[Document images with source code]
□ □ □ □ □ □ □

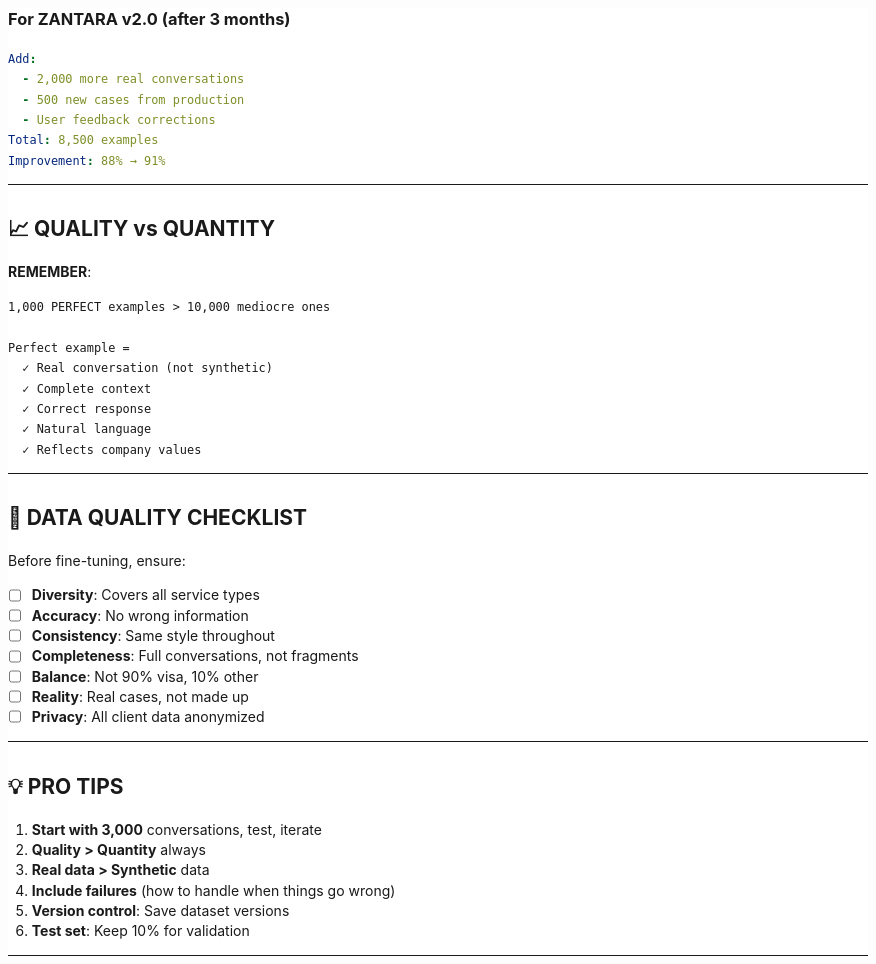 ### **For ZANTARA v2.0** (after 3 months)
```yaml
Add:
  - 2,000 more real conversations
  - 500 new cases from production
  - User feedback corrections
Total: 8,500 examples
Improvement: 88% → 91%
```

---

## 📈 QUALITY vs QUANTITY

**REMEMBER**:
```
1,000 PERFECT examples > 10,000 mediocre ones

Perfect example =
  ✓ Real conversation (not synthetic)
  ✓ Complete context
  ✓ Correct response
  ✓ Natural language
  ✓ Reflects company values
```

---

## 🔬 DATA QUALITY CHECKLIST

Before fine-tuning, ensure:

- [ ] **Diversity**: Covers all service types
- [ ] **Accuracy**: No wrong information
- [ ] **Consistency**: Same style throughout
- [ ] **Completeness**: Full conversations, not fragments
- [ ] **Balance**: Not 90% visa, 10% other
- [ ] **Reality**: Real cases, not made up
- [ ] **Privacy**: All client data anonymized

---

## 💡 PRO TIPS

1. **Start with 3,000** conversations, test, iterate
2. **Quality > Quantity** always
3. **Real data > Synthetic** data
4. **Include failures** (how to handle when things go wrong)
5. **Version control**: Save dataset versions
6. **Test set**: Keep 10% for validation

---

□ □ □ □ □ □ □

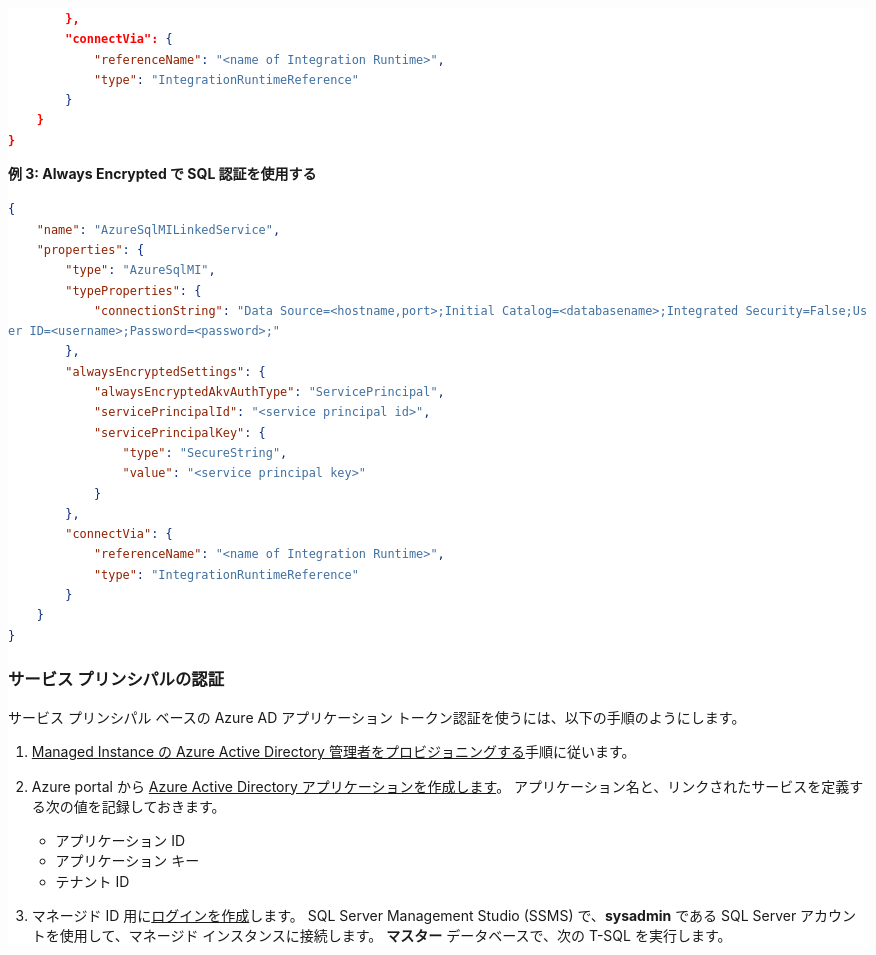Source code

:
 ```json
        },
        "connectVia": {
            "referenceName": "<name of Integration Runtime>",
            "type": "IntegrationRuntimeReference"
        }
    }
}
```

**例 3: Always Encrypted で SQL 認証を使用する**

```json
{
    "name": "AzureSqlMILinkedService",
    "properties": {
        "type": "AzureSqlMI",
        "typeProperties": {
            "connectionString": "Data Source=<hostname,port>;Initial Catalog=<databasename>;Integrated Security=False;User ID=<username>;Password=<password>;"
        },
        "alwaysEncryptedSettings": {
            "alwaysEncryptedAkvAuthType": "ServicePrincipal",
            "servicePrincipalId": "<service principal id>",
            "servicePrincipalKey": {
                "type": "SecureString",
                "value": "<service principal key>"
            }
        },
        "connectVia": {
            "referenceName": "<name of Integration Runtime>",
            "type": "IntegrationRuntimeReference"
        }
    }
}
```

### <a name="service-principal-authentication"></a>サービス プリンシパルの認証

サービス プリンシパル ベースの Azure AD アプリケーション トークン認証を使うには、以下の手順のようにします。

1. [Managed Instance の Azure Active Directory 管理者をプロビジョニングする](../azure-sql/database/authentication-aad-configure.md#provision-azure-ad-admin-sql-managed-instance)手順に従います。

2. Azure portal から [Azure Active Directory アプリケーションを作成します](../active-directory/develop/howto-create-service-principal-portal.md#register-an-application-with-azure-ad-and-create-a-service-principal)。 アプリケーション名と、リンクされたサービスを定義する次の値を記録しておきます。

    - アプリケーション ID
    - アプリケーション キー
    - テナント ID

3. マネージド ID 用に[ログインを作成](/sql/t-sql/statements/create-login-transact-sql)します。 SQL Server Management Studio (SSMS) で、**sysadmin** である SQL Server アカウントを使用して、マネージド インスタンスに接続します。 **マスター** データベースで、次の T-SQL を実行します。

□ □ □ □ □ □ □

#### [Assignment]
Wherever the word "wrong" appears in the entries above, copy that whole line.

#### [Response]
- [ ] **Accuracy**: No wrong information
4. **Include failures** (how to handle when things go wrong)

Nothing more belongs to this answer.